Mark Gurman, le journaliste de Bloomberg dont les scoops sur Apple frôlent la prescience, pointe une raison unique derrière ce séisme stratégique. Les ingénieurs de Cupertino auraient planifié des améliorations tellement substantielles du Neural Engine pour la génération M7 qu’il devenait absurde de perdre du temps à peaufiner des M6 Pro et M6 Max dont le processeur neuronal n’aurait représenté qu’un incrément modeste. Pourquoi polir un escalier quand on peut directement prendre l’ascenseur ?
Le Neural Engine, ce bloc de silicium dédié à l’inférence des modèles de machine learning, stagnait depuis plusieurs générations dans une configuration identique à travers toute la gamme (16 cœurs pour les M5, M5 Pro et M5 Max, seul l’Ultra doublant la mise par sa nature de puce fusionnée). La famille M7 pourrait rompre avec cette uniformité en proposant un Neural Engine dont la taille s’adapterait enfin à chaque déclinaison, offrant aux variantes Pro et Max une puissance IA proportionnelle à leur positionnement. C’est un virage architectural, pas un simple coup de polish marketing.
Le sommet de cette pyramide, le M7 Ultra, s’annonce comme une bête de course aux ambitions démesurées. Ses performances en intelligence artificielle se rapprocheraient de la classe des accélérateurs dédiés comme le Blackwell de Nvidia, un territoire où Apple n’avait jusqu’ici jamais osé s’aventurer avec ses puces grand public. L’arme secrète reste la mémoire unifiée, cette architecture qui permet au CPU, au GPU et au Neural Engine de puiser dans le même pool de RAM sans les goulots d’étranglement des bus PCIe traditionnels. Le M7 Ultra supporterait jusqu’à 1,5 To de RAM, un chiffre vertigineux qui égale la capacité maximale du vénérable Mac Pro 2019 et ses modules SO-DIMM empilés.
Apple possède ici un avantage structurel que ni Intel, ni AMD, ni même Nvidia dans ses configurations desktop ne peuvent répliquer facilement. La quantité colossale de VRAM accessible en bande passante unifiée transforme chaque Mac équipé d’une puce haut de gamme en station d’inférence locale capable de faire tourner des modèles de langage massifs sans dépendre du cloud. Renforcer le Neural Engine dans ces conditions, c’est transformer le Mac Pro et le MacBook Pro 16 pouces en véritables alternatives aux serveurs IA pour les développeurs, les chercheurs et les créatifs qui manipulent des modèles lourds au quotidien.

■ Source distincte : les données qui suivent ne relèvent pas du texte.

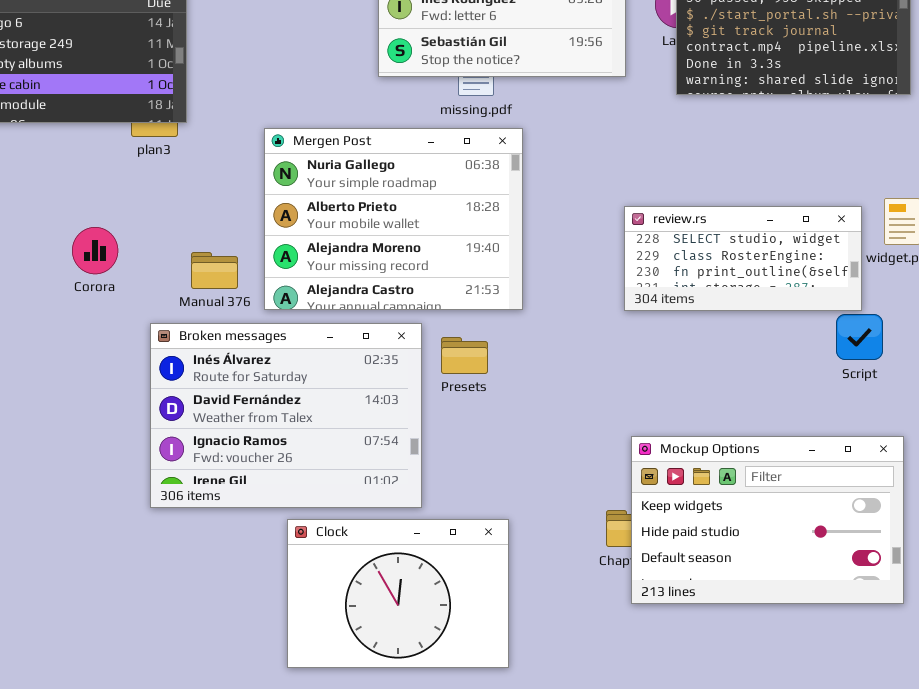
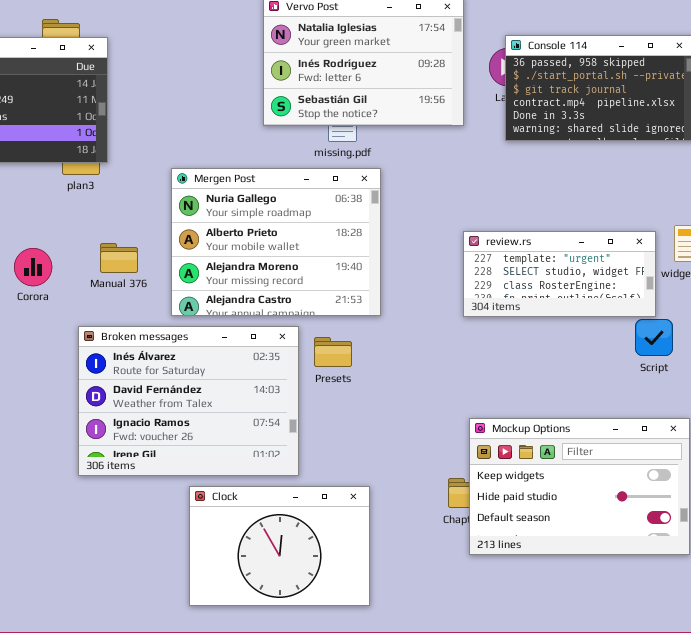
review.rs: [624,206,862,311] -> [463,231,656,317], scrolled up 1 row
Manual 376: [191,252,238,289] -> [100,243,138,273], moved

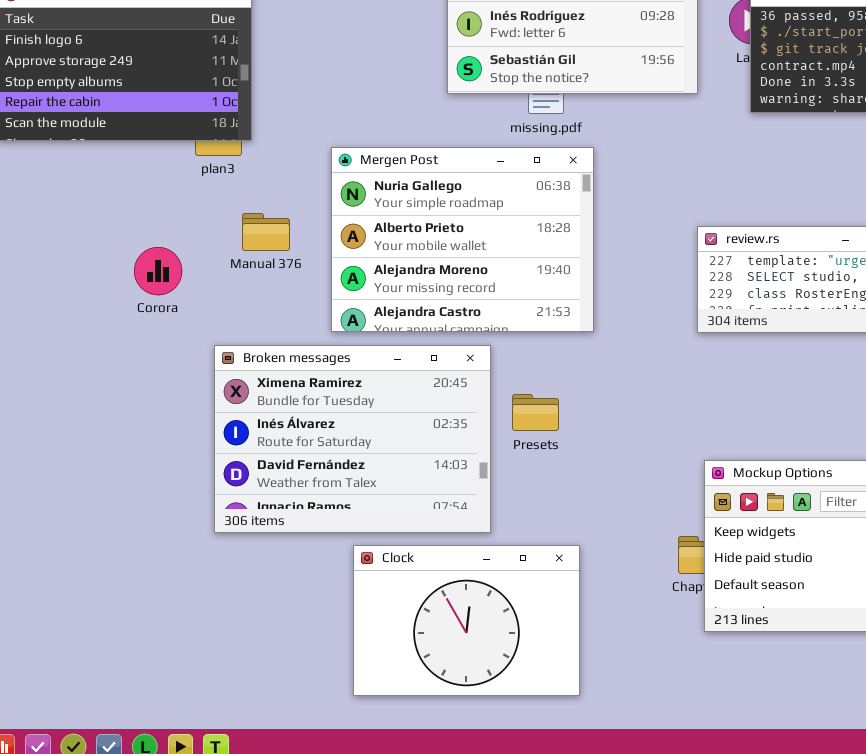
Manual 376: [100,243,138,273] -> [242,213,290,251], moved
Broken messages: [78,326,299,476] -> [214,345,491,533], scrolled up 1 row
Presets: [314,337,352,367] -> [512,394,559,431], moved

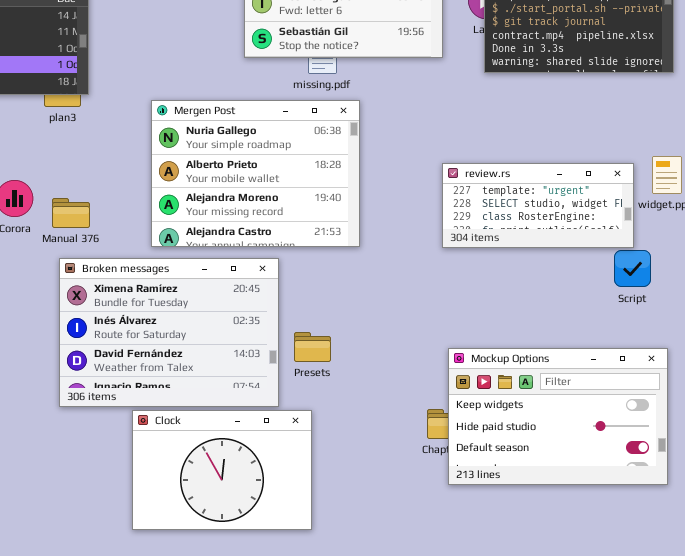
Manual 376: [242,213,290,251] -> [52,198,90,228], moved
Presets: [512,394,559,431] -> [294,332,331,362], moved
Clock: [353,545,580,696] -> [132,410,312,530], moved

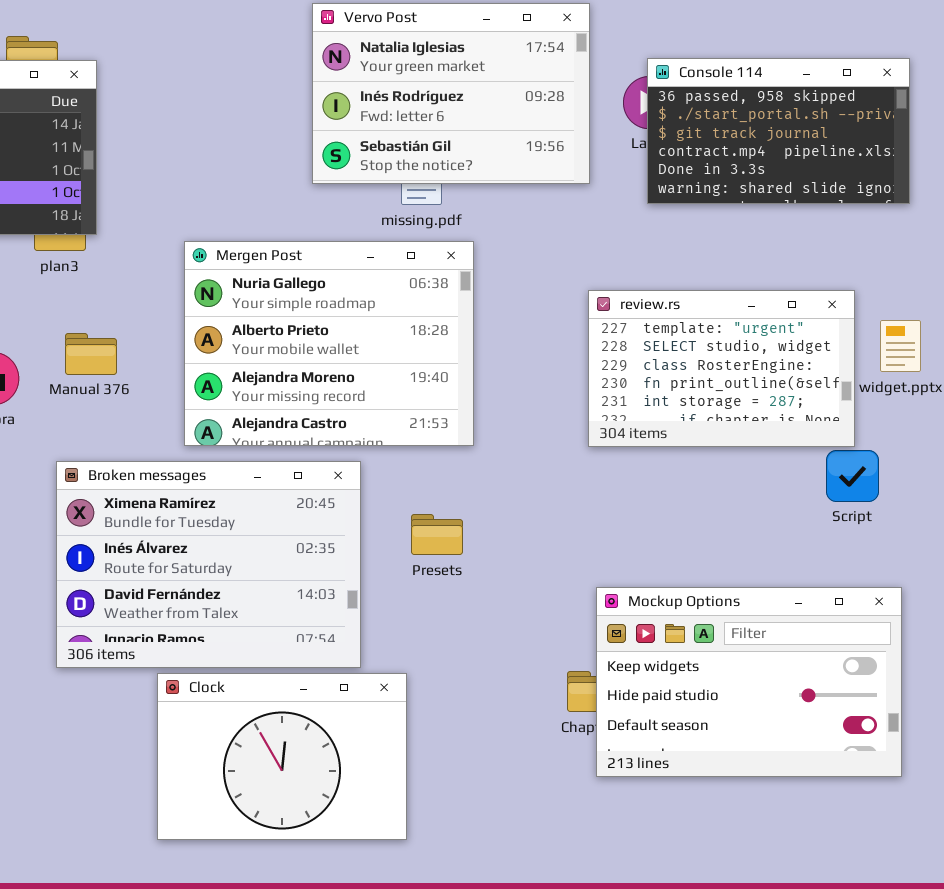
review.rs: [442,163,634,248] -> [588,290,855,447], resized
Manual 376: [52,198,90,228] -> [65,333,117,375], moved
Presets: [294,332,331,362] -> [411,514,463,555], moved

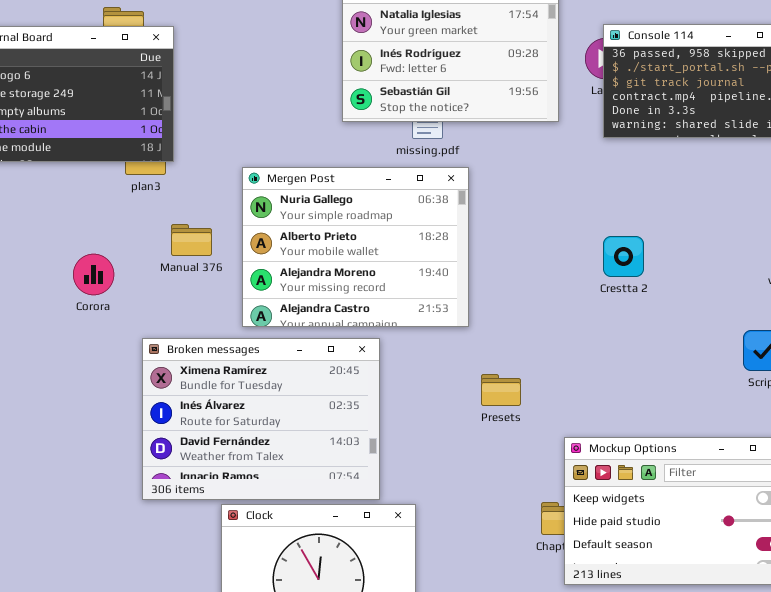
review.rs: [588,290,855,447] -> none, closed
Manual 376: [65,333,117,375] -> [171,224,212,256], moved
Presets: [411,514,463,555] -> [481,374,521,406], moved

Le premier Mac à étrenner le M7 serait vraisemblablement un MacBook Pro 14 pouces redesigné au début du printemps 2027, suivi dans la foulée par les déclinaisons M7 Pro et M7 Max destinées aux 14 et 16 pouces haut de gamme plus tard dans l’année. Un rythme de déploiement qui, s’il se confirme, placerait Apple en position de proposer sa gamme complète M7 avant la fin 2027…
En sacrifiant trois puces pour en accélérer une seule, Cupertino fait un pari d’une audace considérable, celui que la course à l’IA embarquée vaut davantage que la régularité d’un calendrier produit, et que le Neural Engine du M7 sera suffisamment spectaculaire pour faire oublier aux acheteurs professionnels qu’on leur a demandé de patienter avec des M5 Pro et M5 Max pendant un an de plus que d’habitude.